Anterior Temporal Lobe

Anterior Temporal Regions: Amodal Storage of Semantic Information

To appreciate the role that anterior temporal regions play in memory, we need to consider that the ability to explicitly recall information or event is not limited just to specific episodes in our lives. Rather explicit (declarative) memories can be divided into two types: episodic memory Opens in new window and semantic memory Opens in new window (Tulving, 1972).

Semantic memory refers to knowledge that allows us to form and retain facts, concepts, and categories, both about the world and about the people we know, such as where they live, their occupations and interests, and their personality characteristics. Such information is not linked to a specific episode but rather pertains across many different episodes and context. In contrast, as discussed here Opens in new window, episodic memory refers to autobiographical memories about the time, place, and circumstances of a given specific experience.

To make this distinction clearer, consider an example of an episodic memory, the memory of your first kiss.

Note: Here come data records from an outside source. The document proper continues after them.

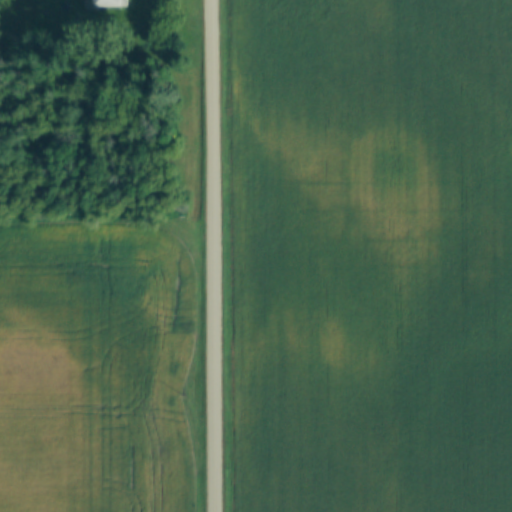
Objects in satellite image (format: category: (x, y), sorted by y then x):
building: (107, 3)
road: (219, 256)
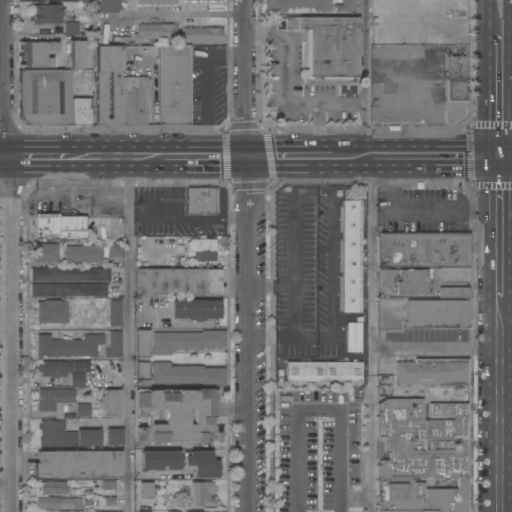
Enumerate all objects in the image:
building: (195, 0)
building: (155, 1)
building: (156, 1)
building: (347, 3)
building: (294, 4)
building: (296, 4)
building: (108, 5)
building: (107, 6)
building: (345, 6)
building: (47, 13)
building: (47, 13)
road: (186, 15)
road: (491, 18)
road: (511, 18)
building: (71, 28)
building: (156, 30)
building: (156, 31)
road: (3, 32)
building: (425, 33)
building: (201, 34)
building: (202, 34)
road: (507, 39)
building: (329, 43)
building: (329, 45)
building: (37, 53)
building: (37, 53)
building: (75, 54)
building: (76, 54)
road: (235, 56)
building: (128, 59)
road: (2, 64)
road: (506, 65)
building: (336, 77)
road: (363, 78)
building: (455, 78)
building: (455, 79)
road: (204, 81)
building: (107, 84)
building: (172, 84)
building: (173, 84)
road: (285, 87)
building: (107, 88)
road: (501, 95)
building: (43, 96)
building: (44, 97)
building: (132, 100)
building: (133, 100)
road: (506, 101)
road: (2, 105)
building: (80, 110)
building: (81, 111)
road: (316, 129)
road: (202, 139)
road: (5, 156)
road: (40, 156)
road: (100, 156)
road: (145, 156)
road: (205, 157)
traffic signals: (251, 157)
road: (291, 157)
road: (353, 157)
road: (437, 157)
traffic signals: (501, 157)
road: (506, 157)
road: (175, 188)
building: (308, 191)
building: (201, 199)
building: (200, 200)
road: (420, 209)
road: (213, 218)
building: (58, 226)
building: (58, 226)
road: (501, 243)
building: (200, 248)
building: (422, 248)
building: (113, 249)
building: (114, 249)
building: (202, 249)
road: (506, 250)
building: (44, 252)
building: (45, 252)
building: (81, 253)
building: (83, 253)
building: (425, 253)
road: (251, 255)
road: (333, 255)
building: (350, 255)
building: (351, 256)
building: (69, 274)
building: (70, 274)
building: (453, 274)
building: (402, 280)
building: (176, 281)
building: (177, 281)
building: (402, 281)
road: (257, 286)
road: (10, 288)
building: (67, 289)
building: (69, 289)
building: (452, 292)
building: (452, 292)
building: (195, 308)
building: (195, 309)
road: (507, 309)
building: (51, 311)
building: (52, 311)
building: (113, 312)
building: (114, 312)
building: (436, 312)
building: (436, 314)
road: (131, 334)
road: (374, 334)
building: (352, 336)
building: (352, 337)
building: (186, 340)
building: (186, 340)
building: (141, 342)
building: (142, 343)
building: (113, 344)
building: (113, 344)
road: (438, 344)
building: (68, 345)
building: (67, 346)
building: (61, 367)
building: (60, 368)
building: (322, 371)
building: (323, 371)
building: (430, 371)
building: (431, 371)
building: (142, 373)
building: (186, 374)
building: (187, 374)
building: (77, 379)
building: (54, 399)
building: (110, 402)
building: (110, 402)
building: (81, 409)
building: (83, 409)
road: (318, 410)
building: (174, 415)
building: (173, 416)
road: (502, 421)
building: (54, 433)
building: (66, 434)
building: (113, 435)
building: (87, 436)
building: (113, 436)
road: (508, 448)
building: (420, 457)
building: (421, 457)
building: (158, 460)
building: (205, 460)
building: (77, 463)
building: (77, 463)
building: (186, 463)
building: (200, 463)
building: (107, 486)
building: (53, 487)
building: (53, 487)
building: (144, 489)
building: (145, 489)
building: (200, 492)
building: (201, 494)
building: (106, 501)
building: (57, 502)
building: (57, 502)
building: (172, 510)
building: (82, 511)
building: (171, 511)
building: (213, 511)
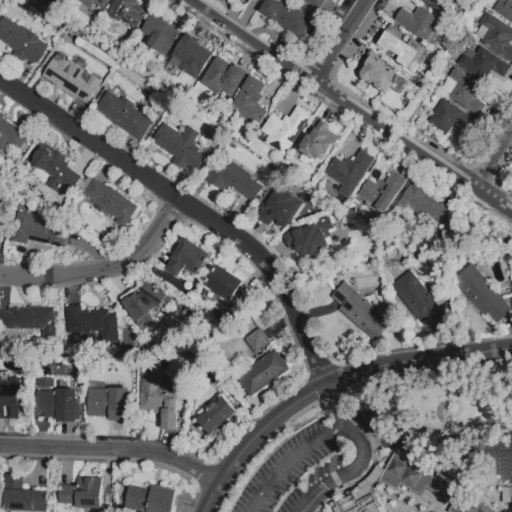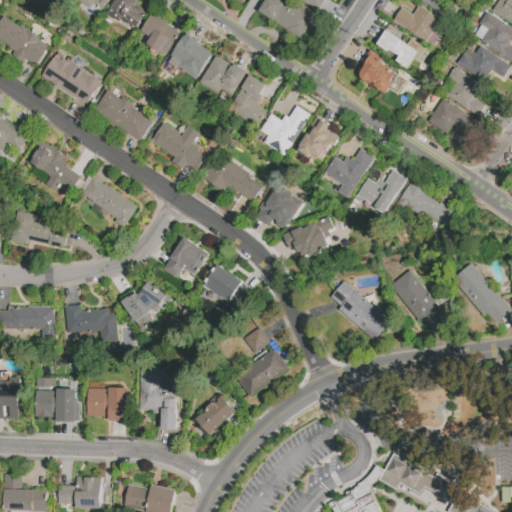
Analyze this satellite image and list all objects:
building: (60, 0)
building: (62, 0)
building: (309, 1)
building: (431, 2)
building: (93, 3)
building: (315, 3)
building: (91, 5)
building: (504, 9)
building: (504, 9)
building: (127, 11)
building: (125, 12)
building: (287, 15)
building: (417, 21)
building: (421, 23)
building: (159, 34)
building: (160, 34)
building: (495, 35)
building: (496, 35)
road: (338, 40)
building: (21, 41)
building: (21, 41)
building: (400, 48)
building: (401, 49)
building: (188, 56)
building: (190, 57)
building: (482, 63)
building: (483, 63)
building: (379, 71)
building: (376, 73)
building: (221, 77)
building: (222, 77)
building: (71, 78)
building: (73, 78)
building: (463, 91)
building: (465, 91)
road: (333, 94)
building: (248, 101)
building: (249, 103)
building: (123, 114)
building: (124, 115)
building: (450, 117)
building: (451, 117)
building: (283, 129)
building: (284, 130)
building: (11, 134)
building: (11, 136)
building: (317, 140)
building: (318, 142)
building: (179, 146)
building: (180, 146)
road: (493, 156)
building: (348, 171)
building: (349, 171)
building: (232, 178)
building: (233, 178)
building: (81, 184)
building: (380, 191)
building: (382, 191)
road: (493, 196)
building: (110, 201)
building: (424, 205)
building: (424, 205)
road: (192, 207)
building: (278, 207)
building: (279, 209)
building: (0, 230)
building: (36, 231)
building: (37, 231)
building: (309, 237)
building: (313, 237)
building: (186, 258)
building: (188, 259)
road: (105, 269)
building: (226, 285)
building: (227, 285)
building: (480, 293)
building: (482, 294)
building: (418, 301)
building: (141, 302)
building: (419, 302)
building: (359, 311)
building: (360, 311)
building: (28, 319)
building: (31, 320)
building: (91, 322)
building: (92, 322)
building: (255, 340)
building: (257, 341)
building: (262, 372)
building: (263, 374)
road: (333, 384)
building: (9, 397)
building: (157, 397)
building: (160, 397)
building: (54, 401)
building: (108, 403)
building: (108, 403)
building: (57, 405)
building: (214, 414)
building: (216, 415)
road: (343, 421)
road: (446, 421)
road: (485, 426)
road: (409, 432)
road: (431, 449)
road: (114, 451)
road: (293, 462)
road: (335, 481)
building: (426, 485)
building: (404, 489)
building: (88, 492)
building: (86, 494)
building: (506, 494)
building: (21, 495)
building: (66, 495)
building: (22, 496)
building: (149, 499)
building: (150, 499)
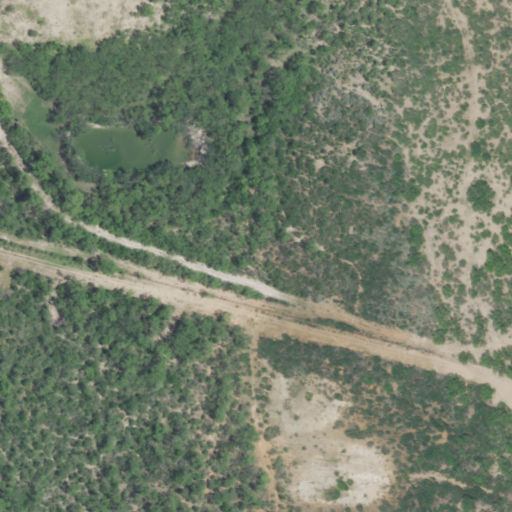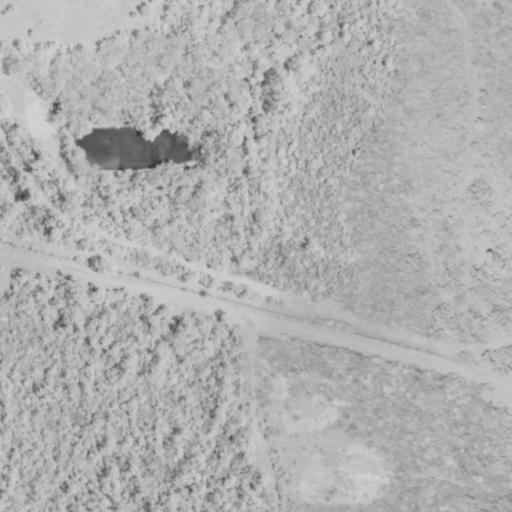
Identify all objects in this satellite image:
road: (27, 169)
road: (257, 290)
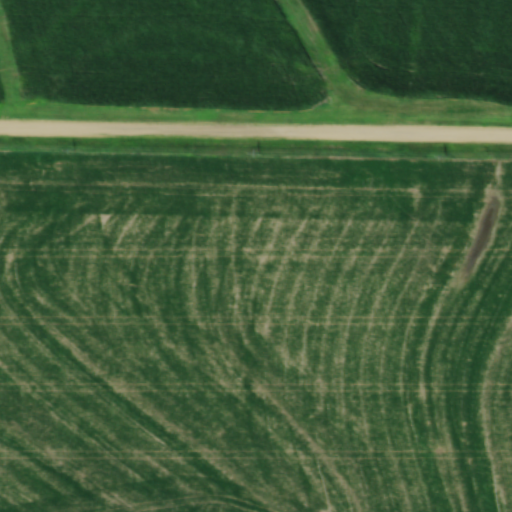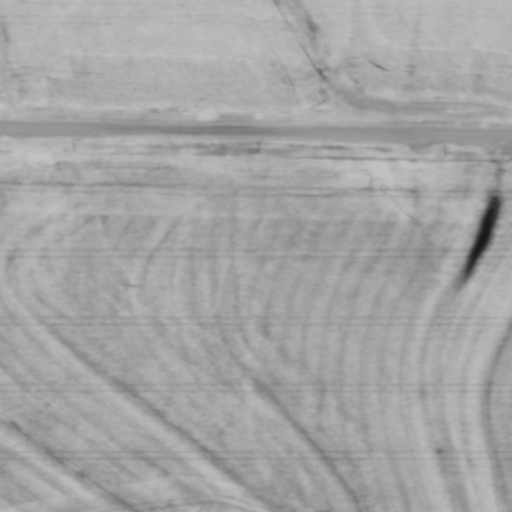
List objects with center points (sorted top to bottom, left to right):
road: (255, 134)
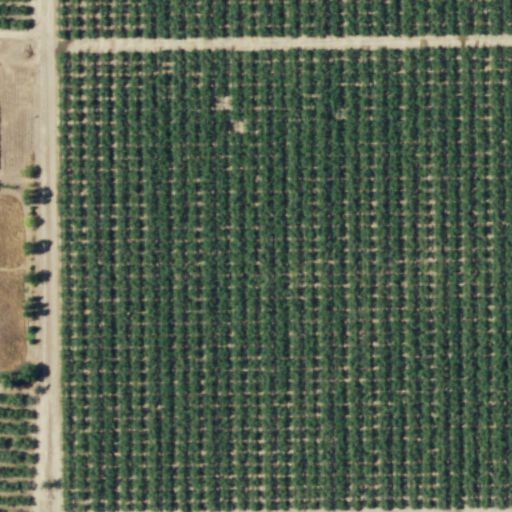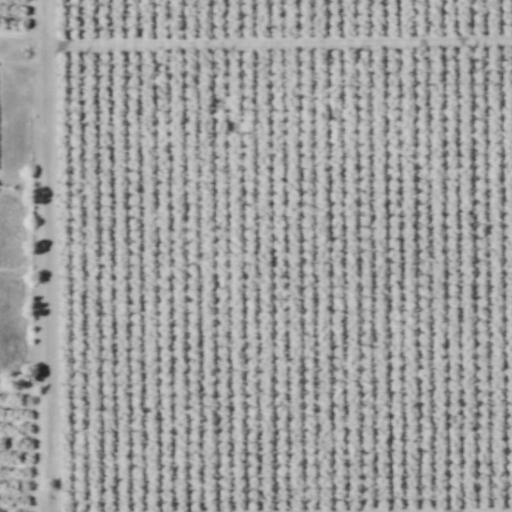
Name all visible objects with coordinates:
road: (278, 40)
road: (48, 255)
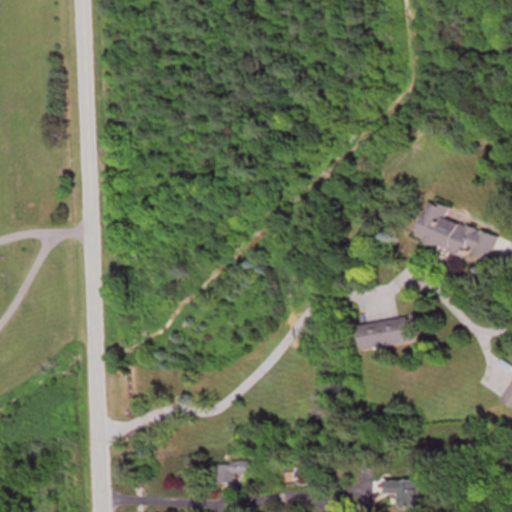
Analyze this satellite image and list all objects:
road: (30, 227)
building: (458, 238)
road: (88, 255)
road: (36, 258)
road: (297, 305)
building: (388, 337)
building: (509, 401)
building: (237, 473)
building: (414, 494)
road: (229, 495)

This memory includes information about the person whom you kissed, the place where it occurred, how you felt, and so forth.

In contrast, your semantic memory about kisses includes information such as that they involve the placing of a person’s lips on someone else or an object; are used to demonstrate ardor, affection, or appreciation; and are commonly given when people are meeting one another or when they are leaving.

In this example, whereas information contained in semantic memory is about kisses in general, that contained in episodic memory is about a particular kiss. Episodic memory allows a reexperiencing of the event—providing the opportunity, in essence, to travel back in time (Tulving, 1985) whereas semantic knowledge allows us to generalize knowledge across time.

People with damage to the medial temporal lobe lose the ability to form new memories about episodes in their lives, suggesting a disruption of episodic memory. However, after injury they can learn at least some new semantic information, suggesting that semantic memories may not rely entirely on the medial temporal region (e.g., Bayley et al., 2008).

One of the most dramatic examples of such learning comes from three case studies of children who sustained damage in childhood (at birth, age 4, and age 9) that included portions of the hippocampus Opens in new window (Vargha-Khadem et al., 1997). Despite having a pronounced amnesia for the everyday episode that occurred in their lives, they were nonetheless able to attend mainstream school, at which they learned language skills (including the ability to read) and enough factual information to place their intelligence within the low average to average range.

Nonetheless, these cases are extreme ones in which the brain may have adapted developmentally to the lack of a hippocampus. We should not take too far the idea that new semantic information can be acquired totally independently of the hippocampus. In fact, as we have discussed here Opens in new window, after his surgery H.M., was not able to acquire new information about occurrences in the world, such as what an astronaut is, which clearly falls into the domain of semantic processing. Nonetheless, retrieval of semantic information may be somewhat possible without the hippocampal system.

How might that occur?

At least some aspects of semantic memory may rely on domain-specific neocortical processors. For example, your memory of the feel of wool is likely to be aided by reactivation of somatosensory regions, whereas your memory of the shape of sheep is likely aided by reactivation of visual areas (Binder & Desai, 2011).

But what about semantic information that is not linked to a particular modality?

Anterior temporal lobe regions may play a role in retaining such information (Simmons & Martin, 2009). Some evidence for this viewpoint comes from a disorder called semantic dementia, in which patients progressively lose the ability to retain semantic information. For example, when travelling through the countryside to visit a friend, a patient with this disorder reminded his wife where to turn to reach their friend’s house, but then looked at sheep in a field they were passing and asked her, “What are those things?” The most notable pathology in this disorder is degeneration of the anterior temporal regions.

Similarly, repetitive transcranial magnetic stimulation over anterior temporal regions in neurologically intact people slows the ability to name pictures (e.g., swan, poodle) and to pick synonyms for words (e.g., shown “rogue,” choosing “scoundrel” rather than “polka” or “gasket”). However, it does not interfere with nonsemantic judgments, like naming numbers or determining which numbers are closest in value (e.g., shown “36,” picking “40” as compared to “30,” “42” or “28”) (Pobric et al., 2007). Supporting evidence is provided by functional neuroimaging, which indicates activation in this region during tasks requiring semantic processing (Binney et al., 2010; Patterson et al., 2007).

Why, from a neuroanatomical position, would anterior temporal regions be well positioned to support amoda semantic processing?

Similar to the hippocampus, this region may serve as a convergence zone. But unlike the hippocampus, which is binding together information about specific episodes in time, the anterior temporal region is integrating sensory input from modality-specific regions with regards to specific episodes. For example, information from visual regions about the visual form of sheep and information from somatosensory regions about the feel of wool converge onto the anterior temporal lobe. As such, this region can over time codify and elaborate information about sheep in general such as that they look “puffy” because of their wool; that wool is warm; that because of its warmth, people use wool in clothing and so forth (Binder & Desai, 2011; Rice et al., 2015) (See Figure X).